I am looking for a 'direct' way to show the following statement:
Problem: Let $V$ be a normed vectorspace, show that if $A$ is compact and $B$ is closed then $A+B:= \lbrace a+b \mid a \in A, b \in B \rbrace$ is closed
My approach: I am trying to show this statement directly i.e. premise $\implies$ conclusion. This was ridiculously easy for $A,B$ compact $\implies A+B$ compact. I don't seem to have much luck with this one though.
Let $(x_n)$ be a convergent sequence in $A+B$ such that $x_n \to x$. If I manage to show that $x \in A+B$ then I am done.
It is true that $x_n = a_n + b_n$ for all $n \in \mathbb{N}$ and $(a_n,b_n) \in A \times B$. Luckily I have that $A$ is compact, that means that there exists a subsequence $(a_{n_k})$ of $(a_n)$ such that $a_{n_k} \to a \in A$ thanks to compact $\equiv $ bound & closed and Bolzano-Weierstrass.
Now I fail to make any statement about the sequence $(b_n) \in B$. I know that if $(b_n)$ converges, then thanks to $B$ being closed it follows that the limiting point would also be a member of $B$. However it feels rather vague to me to say that $(b_n)$ converges because $(x_n) \in A + B$ converges.

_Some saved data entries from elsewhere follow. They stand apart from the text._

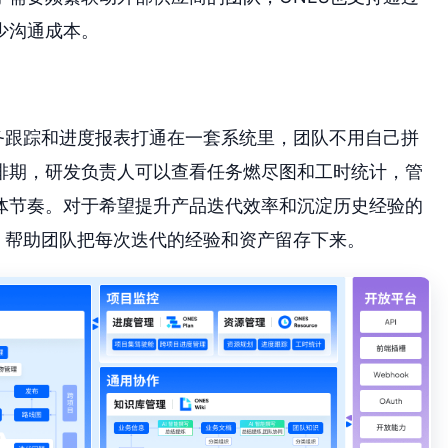
少沟通成本。
务跟踪和进度报表打通在一套系统里，团队不用自己拼
排期，研发负责人可以查看任务燃尽图和工时统计，管
体节奏。对于希望提升产品迭代效率和沉淀历史经验的
，帮助团队把每次迭代的经验和资产留存下来。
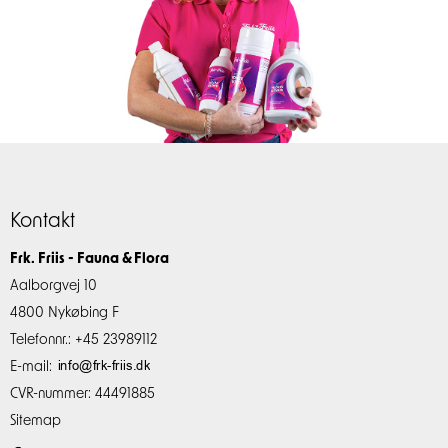
Kontakt
Frk. Friis - Fauna & Flora
Aalborgvej 10
4800 Nykøbing F
Telefonnr.
:
+45 23989112
E-mail
:
CVR-nummer
:
44491885
Sitemap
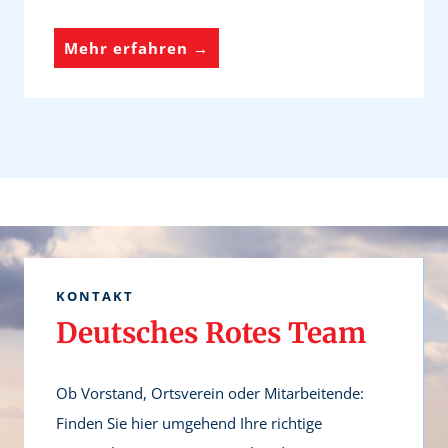
r
e
S
Mehr erfahren →
c
e
h
l
s
b
t
s
u
t
n
h
d
i
e
l
KONTAKT
f
Deutsches Rotes Team
e
z
Ob Vorstand, Ortsverein oder Mitarbeitende:
e
Finden Sie hier umgehend Ihre richtige
n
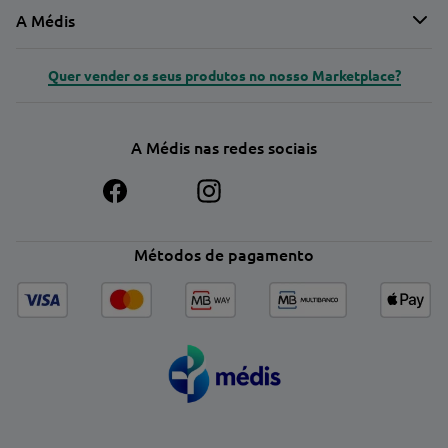
A Médis
Quer vender os seus produtos no nosso Marketplace?
A Médis nas redes sociais
Métodos de pagamento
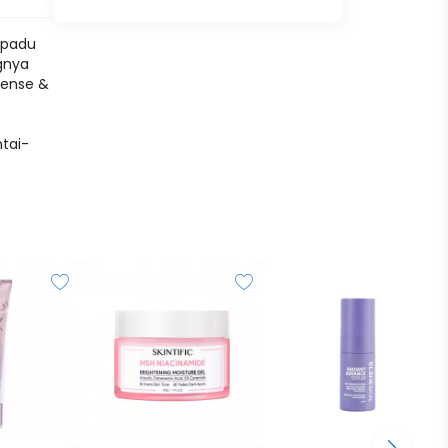
h padu
gnya
cense &
tai-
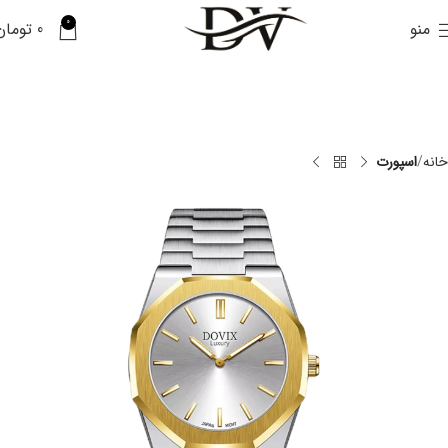
0
منو
0
تومان
خانه
اسپورت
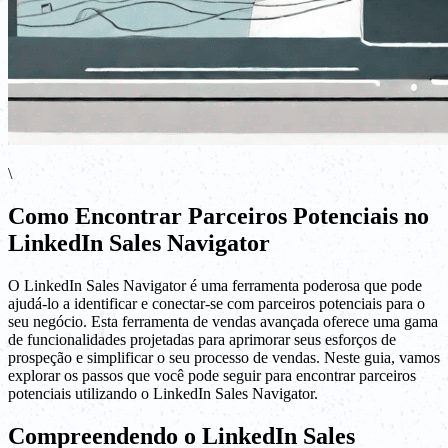
\
Como Encontrar Parceiros Potenciais no
LinkedIn Sales Navigator
O LinkedIn Sales Navigator é uma ferramenta poderosa que pode
ajudá-lo a identificar e conectar-se com parceiros potenciais para o
seu negócio. Esta ferramenta de vendas avançada oferece uma gama
de funcionalidades projetadas para aprimorar seus esforços de
prospeção e simplificar o seu processo de vendas. Neste guia, vamos
explorar os passos que você pode seguir para encontrar parceiros
potenciais utilizando o LinkedIn Sales Navigator.
Compreendendo o LinkedIn Sales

Could someone give me some nudges in the right direction? Or do I need to forfeit the direct approach and try to come up with a contradiction if I assume $x \notin A+B$? This seems to be much harder.
Hint: You know that both $(x_{n_k})$ and $(a_{n_k})$ converges. Then what can you say about the convergency of $(b_{n_k})=(x_{n_k}-a_{n_k})$? And then think about the limit $b$ of $(b_{n_k})$ along with the $a$ you already got.